By DAN MARGOLIES
Kansas News Service
A lawsuit brought by one of 100 military veterans who were sexually abused by a physician assistant at the VA hospital in Leavenworth will determine if the federal government is liable for damages in what the plaintiff’s lawyer described as “the largest sexual abuse scandal in the history of the VA.”
“Countless veterans have never gotten their day in court, have never gotten justice,” the lawyer, Daniel A. Thomas, said in opening statements at the federal trial, which began today. “And more importantly, not a single person from the VA has ever been held accountable.”
The physician assistant, Mark Wisner, was convicted at a criminal trial in 2017 of aggravated sexual battery and aggravated criminal sodomy and sentenced to 15 years and seven months in prison. Around 100 of his victims separately filed civil suits seeking damages against the federal government for his actions as an agent of the government.
More than 80 of them settled their lawsuits last year for a total of $7 million. But a few of them refused to settle, and the trial of the first of those cases, which got underway this morning via Zoom video conference, will determine whether the government will have to pay out additional damages.
The case is being tried without a jury in federal court in Kansas City, Kansas, before U.S. District Judge Daniel D. Crabtree. The trial is expected to last through the end of the week.
The plaintiff in the case is identified in court documents only by the fictitious name John Doe.
The government does not dispute that Wisner sexually molested veterans of America’s wars in Iraq and Afghanistan, including Doe, by conducting unnecessary genital and rectal exams on them and then overprescribing opioids and other pain medications to make them dependent on him.
“Indeed, all who have heard about these matters cannot help but be outraged,” Justice Department lawyer Larry Eiser, who represents the government in the case, said in his opening statement. “A sexual predator in the guise of a health care provider preying upon wounded warriors – outrageous.”
But the government says that it should not be held liable because Wisner’s conduct was outside the scope of his employment and because the damages Doe is seeking – payment for a lifetime of medical treatment – are excessive.
“We accept that plaintiff was abused by Mr. Wisner,” Eiser told Crabtree. “We accept his version of the facts of his encounters with Mr. Wisner. We will not dispute that he was subjected to unnecessary, ungloved genital examinations of two to three minutes in duration during each and every one of his nine encounters with Mr. Wisner over a two-year period in 2012 to 2014.”
But Eiser said that the plaintiff’s damage claims were unsupported by the evidence and “untethered to reality” because they asked the government to pay for treatment of mental health conditions and other ailments that preceded the plaintiff’s encounters with Wisner.
Thomas, the plaintiff’s attorney, said that his client’s PTSD was exacerbated by Wisner, whom he said was the subject of numerous complaints that the VA failed to follow up and investigate.
One of Wisner’s patients was admitted to a psychiatric unit after he was overheard threatening to kill Wisner, Thomas said. That patient later killed himself.

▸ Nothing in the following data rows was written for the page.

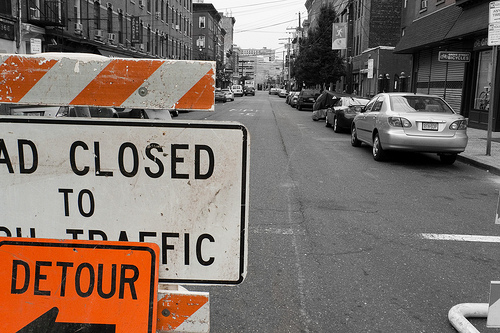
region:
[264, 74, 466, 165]
Line of cars in road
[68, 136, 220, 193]
Word closed on sign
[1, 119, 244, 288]
Rectangle sign is white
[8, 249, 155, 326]
Orange detour sign is square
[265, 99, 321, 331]
Line down middle of road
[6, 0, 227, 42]
Buildings alongside of road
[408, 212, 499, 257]
White stripe on side of road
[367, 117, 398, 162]
Back left tire of car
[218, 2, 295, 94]
Sky is white and hazy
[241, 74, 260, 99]
Bus far in background on road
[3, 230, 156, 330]
orange and black detour sign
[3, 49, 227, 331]
orange and white traffic barrier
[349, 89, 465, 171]
silver car parked on street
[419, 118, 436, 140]
license plate of silver car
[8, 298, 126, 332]
black arrow on orange detour sign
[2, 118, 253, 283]
white sign with black lettering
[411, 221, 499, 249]
white stripe painted on street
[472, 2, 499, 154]
street sign beside silver car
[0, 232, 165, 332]
detour signed leaned against other signs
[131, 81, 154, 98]
silver bolt on orange and white traffic barrier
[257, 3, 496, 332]
several cars parked on the side of a street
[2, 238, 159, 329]
an orange and black detour sign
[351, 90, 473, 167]
a silver passenger car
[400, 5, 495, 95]
the facade of a building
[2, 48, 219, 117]
an orange and white caution sign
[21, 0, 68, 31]
the balcony on a city building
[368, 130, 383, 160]
the rear tire of a car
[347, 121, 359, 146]
the front tire of a car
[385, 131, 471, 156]
the rear bumper of a car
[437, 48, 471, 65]
a sign outside of a city building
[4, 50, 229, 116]
orange and white stripes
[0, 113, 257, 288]
black and white sign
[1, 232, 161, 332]
orange and black sign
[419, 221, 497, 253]
white line painted on the ground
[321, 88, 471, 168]
cars parked along the side of the road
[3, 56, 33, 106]
white specks in the orange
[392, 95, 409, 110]
light shining on the window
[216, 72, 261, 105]
cars on the road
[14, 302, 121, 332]
top of a black arrow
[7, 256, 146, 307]
black writing in all caps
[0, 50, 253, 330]
directional signs are on the street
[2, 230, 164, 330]
the sign is orange with black letters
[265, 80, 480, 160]
cars are parked on the side of the road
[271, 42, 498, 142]
shops are along the road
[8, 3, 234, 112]
apartment buildings are next to the road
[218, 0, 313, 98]
wires are on poles over the street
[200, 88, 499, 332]
the street is paved with white markings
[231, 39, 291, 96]
buildings are at the end of the road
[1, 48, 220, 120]
an orange and white barrier are on the road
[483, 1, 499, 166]
a sign is on a sidewalk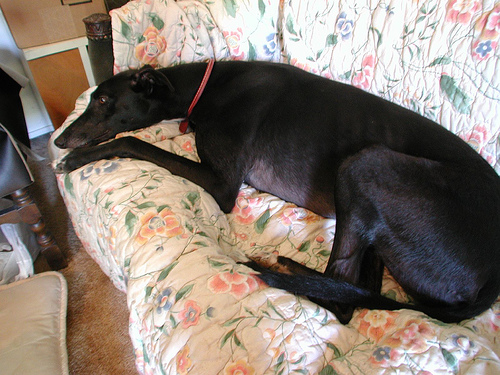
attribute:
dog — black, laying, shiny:
[53, 59, 500, 325]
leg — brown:
[12, 186, 68, 271]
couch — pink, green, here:
[48, 1, 500, 374]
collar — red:
[180, 60, 215, 136]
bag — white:
[0, 223, 42, 287]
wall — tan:
[1, 0, 106, 131]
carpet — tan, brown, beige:
[0, 134, 142, 374]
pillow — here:
[0, 271, 70, 374]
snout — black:
[55, 111, 115, 150]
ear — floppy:
[136, 65, 175, 98]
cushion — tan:
[0, 270, 70, 374]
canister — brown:
[83, 12, 116, 87]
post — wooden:
[84, 13, 117, 86]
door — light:
[0, 7, 56, 142]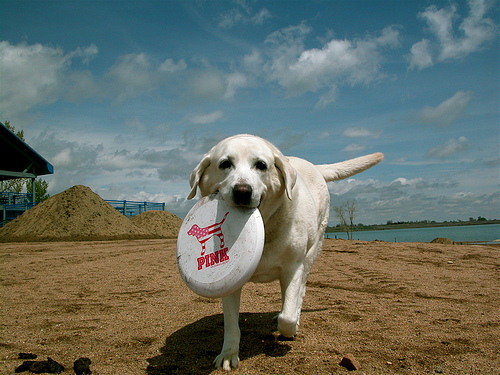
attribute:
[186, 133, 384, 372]
dog — white, walking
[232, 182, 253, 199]
nose — black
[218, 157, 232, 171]
eye — black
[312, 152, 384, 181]
tail — swishing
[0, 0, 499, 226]
sky — blue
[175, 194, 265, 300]
frisbee — white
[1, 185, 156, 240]
sand — piled, mounded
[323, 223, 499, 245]
water — blue, small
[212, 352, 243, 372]
paw — white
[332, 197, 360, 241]
tree — dead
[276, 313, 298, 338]
paw — raised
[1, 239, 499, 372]
sand — brown, messy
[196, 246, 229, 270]
word — pink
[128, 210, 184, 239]
dirt — piled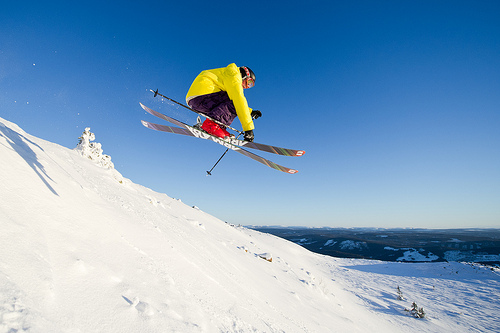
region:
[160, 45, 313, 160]
A man skiing on snow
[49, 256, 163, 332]
A ground covered by snow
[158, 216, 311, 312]
A ground covered by snow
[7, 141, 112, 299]
A ground covered by snow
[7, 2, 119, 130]
A clear blue sky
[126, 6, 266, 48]
A clear blue sky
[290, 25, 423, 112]
A clear blue sky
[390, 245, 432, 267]
A hill covered by snow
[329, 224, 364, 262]
A hill covered by snow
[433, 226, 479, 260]
A hill covered by snow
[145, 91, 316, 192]
skis are crossed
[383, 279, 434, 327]
threes at the bottom of the slope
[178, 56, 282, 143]
skier has a yellow jacket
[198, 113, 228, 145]
red ski boots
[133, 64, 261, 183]
skier is holding ski poles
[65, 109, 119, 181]
tree at the top of the slope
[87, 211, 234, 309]
snow on the slope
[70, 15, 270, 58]
sky is blue and clear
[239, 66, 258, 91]
skier has on goggles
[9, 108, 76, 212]
shadow in the snow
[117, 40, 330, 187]
the person on the skis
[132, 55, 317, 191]
the person is skiing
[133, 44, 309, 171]
the person going down the slope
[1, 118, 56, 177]
the shadow on the snow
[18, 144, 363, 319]
snow on the slope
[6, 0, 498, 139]
the sky is blue and clear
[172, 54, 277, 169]
the person holding ski poles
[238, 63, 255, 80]
person wearing goggles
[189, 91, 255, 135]
person wearing purple ski pants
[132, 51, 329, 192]
skier in the air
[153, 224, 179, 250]
patch of white snow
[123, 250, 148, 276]
patch of white snow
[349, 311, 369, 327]
patch of white snow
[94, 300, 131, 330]
patch of white snow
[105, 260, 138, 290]
patch of white snow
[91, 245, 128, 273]
patch of white snow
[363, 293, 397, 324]
patch of white snow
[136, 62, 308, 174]
Skiier in a yellow jacket, purple pants, and red shoes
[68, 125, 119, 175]
Snow covered tree on the side of a hill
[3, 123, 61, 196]
Shadow of man skiing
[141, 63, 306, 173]
Man in red shoes in mid-air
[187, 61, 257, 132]
Man's yellow ski jacket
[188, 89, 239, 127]
Men's purple ski pants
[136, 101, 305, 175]
Skis with a decorative design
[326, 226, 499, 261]
Barren snow covered landscape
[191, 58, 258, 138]
man wearing a yellow jacket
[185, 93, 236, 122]
man wearing purple pants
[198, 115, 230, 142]
man wearing red boots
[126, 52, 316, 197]
man in the air on skis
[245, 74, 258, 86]
man wearing snow goggles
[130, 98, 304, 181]
man on skis in the air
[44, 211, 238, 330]
snow on the ground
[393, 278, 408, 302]
tree growing out the snow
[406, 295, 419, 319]
tree growing out the snow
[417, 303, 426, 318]
tree growing out the snow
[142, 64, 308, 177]
the skier is in the air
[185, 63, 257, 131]
the jacket is yellow in color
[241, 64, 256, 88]
the man is wearing goggles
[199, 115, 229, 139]
the boots are red in color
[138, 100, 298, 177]
the skis are made of metal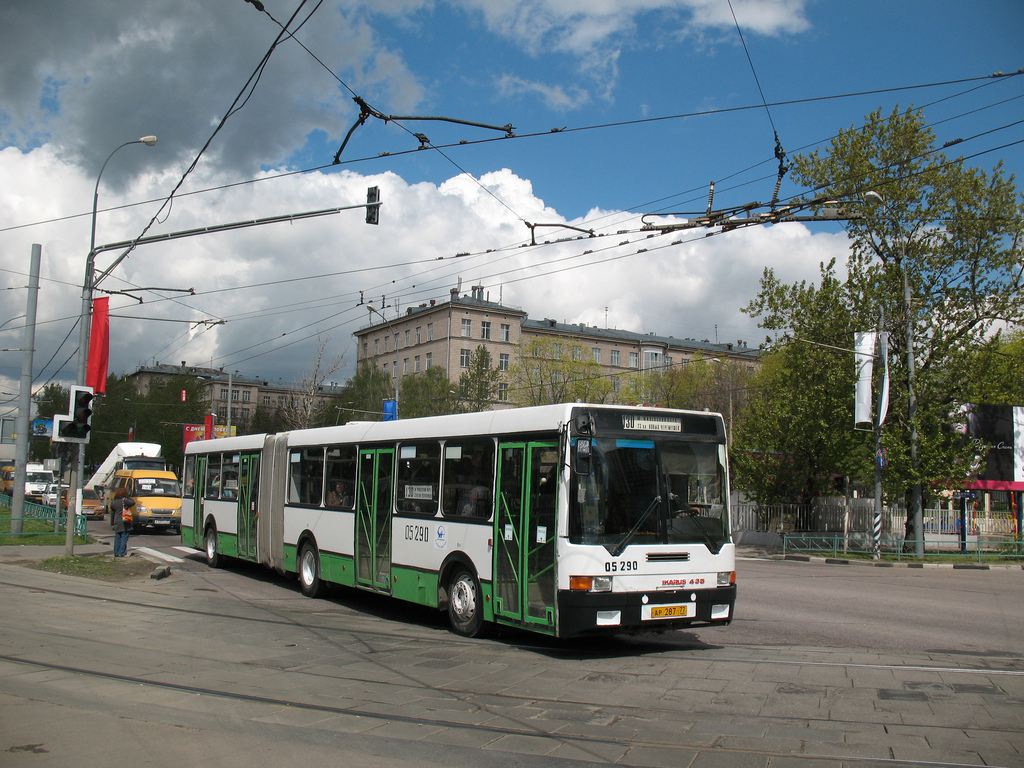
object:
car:
[0, 442, 184, 529]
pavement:
[0, 528, 1024, 768]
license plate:
[651, 605, 689, 618]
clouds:
[0, 0, 1022, 414]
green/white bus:
[181, 402, 748, 639]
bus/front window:
[570, 441, 731, 554]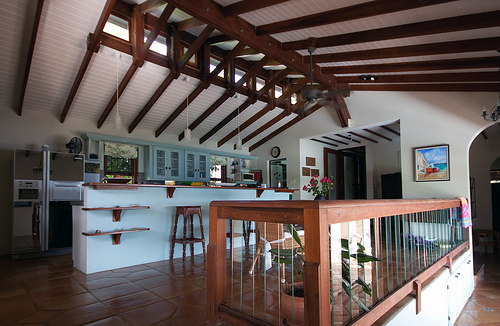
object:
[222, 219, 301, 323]
railing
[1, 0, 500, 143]
ceiling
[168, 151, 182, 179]
cupboard doors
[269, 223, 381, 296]
plant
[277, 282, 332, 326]
pot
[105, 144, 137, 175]
windows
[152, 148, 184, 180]
cabinets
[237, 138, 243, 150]
lights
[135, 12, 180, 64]
frames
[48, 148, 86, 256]
freezer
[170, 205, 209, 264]
stool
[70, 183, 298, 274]
bar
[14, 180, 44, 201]
ice maker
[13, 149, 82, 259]
refrigerator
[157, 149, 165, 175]
glass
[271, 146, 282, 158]
clock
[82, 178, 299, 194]
bar top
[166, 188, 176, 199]
wedge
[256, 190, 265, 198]
wedge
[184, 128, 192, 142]
light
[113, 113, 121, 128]
light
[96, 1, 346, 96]
wood trusses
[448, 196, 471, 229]
towel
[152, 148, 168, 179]
cupboard doors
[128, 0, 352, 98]
beams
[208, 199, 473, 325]
divider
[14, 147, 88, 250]
bar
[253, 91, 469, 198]
wall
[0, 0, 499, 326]
kitchen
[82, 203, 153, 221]
shelves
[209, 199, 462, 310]
bars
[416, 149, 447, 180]
painting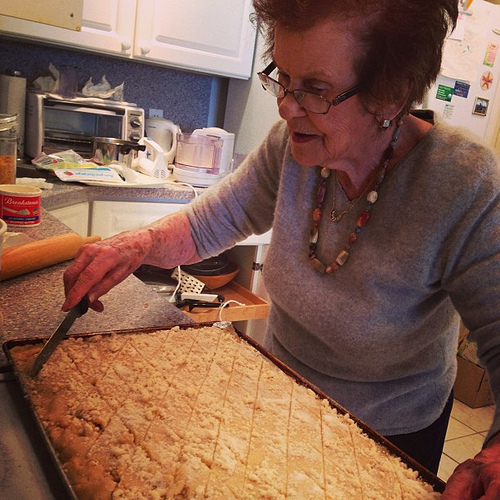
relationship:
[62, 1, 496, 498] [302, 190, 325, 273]
woman wearing necklace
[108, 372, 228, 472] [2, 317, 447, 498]
dessert on tray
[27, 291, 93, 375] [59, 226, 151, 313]
knife in hand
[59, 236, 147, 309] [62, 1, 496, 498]
hand of woman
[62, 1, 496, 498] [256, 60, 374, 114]
woman wearing eyeglasses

“They just didn’t believe the victim,” Thomas said. “It’s a scenario that played out repeatedly with Wisner’s victims over a period of years. One hundred victims over six years.”
Earlier this year, another federal judge, Carlos Murguia, threw out the plaintiff’s claims against the government for negligent supervision of Wisner. Murguia found that the plaintiff had failed to assert that claim during an earlier, administrative part of the case.
The case was reassigned to Crabtree in February after Murguia announced his resignation from the court following his public reprimand for sexual harassment and workplace misconduct.